Design a REST API for Image Inference with Grad-CAM
You are designing a public REST API for an image-inference service that accepts large images and returns both class probabilities and Grad-CAM heatmaps. Assume this is a multi-tenant service with both synchronous and asynchronous workflows and that clients may submit images via URL or upload.

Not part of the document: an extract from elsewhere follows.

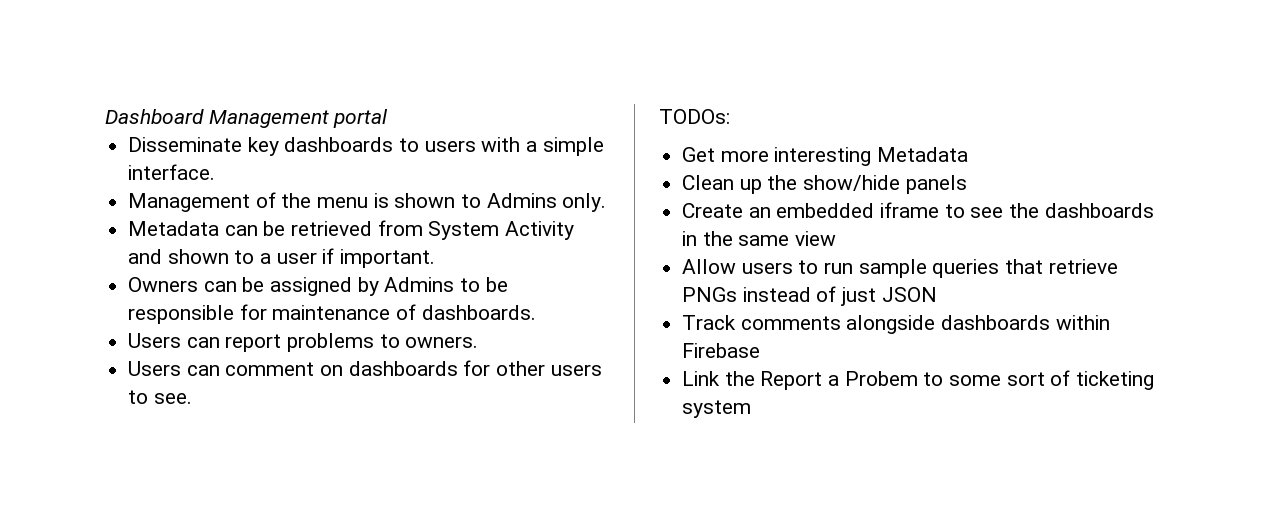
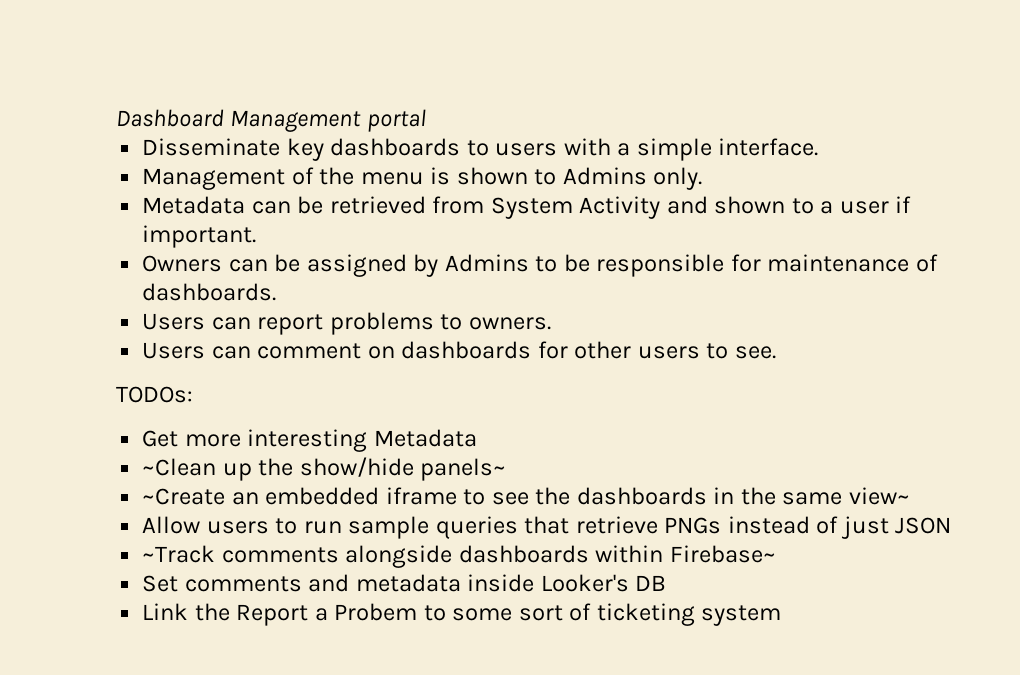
[682,175,735,190] Clean -> [142,458,217,476] ~Clean
[905,175,967,194] [682,203,744,218] panels // Create -> [420,458,507,481] [142,488,226,505] panels~ // ~Create
[795,231,837,246] view -> [848,487,910,505] view~
[682,315,737,330] Track -> [142,545,216,563] ~Track
[682,343,761,358] Firebase -> [669,545,776,563] [142,574,667,592] Firebase~ // Set comments and metadata inside Looker's DB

Specify and justify the following:
Functional Scope
-
Accept large images; return top-K class probabilities and Grad-CAM heatmaps.
-
Support single-image sync requests and batch/async processing.
API Surface
-
Endpoint paths and HTTP verbs for:
-
Synchronous inference
-
Asynchronous jobs (submit, poll status, cancel)
-
Batch processing and listing/paginating job results
-
Webhook registration/usage (or per-request callback)
-
Ancillary endpoints (e.g., models listing, health)
-
Request/response schemas (include fields, types, and examples)
-
Idempotency strategy for create/submit endpoints
-
Batching semantics and pagination scheme
-
Async processing with job IDs and webhooks
Cross-Cutting Concerns
-
Rate limiting and headers
-
Authentication/authorization (OAuth2/JWT, scopes)
-
API versioning strategy
-
Retries, timeouts, circuit breaking (client and server guidance)
-
Error taxonomy (structured errors, error codes, HTTP statuses)
Data Handling & Safety
-
Input validation rules (size, dimensions, formats)
-
Content-type checks and malware/zip-bomb defenses
-
Secure storage (encryption at rest, TTL, signed URLs)
-
Ensuring backward compatibility during model upgrades/rollbacks (pinning versions, deprecation)
Keep the design clear, minimal, and production-ready.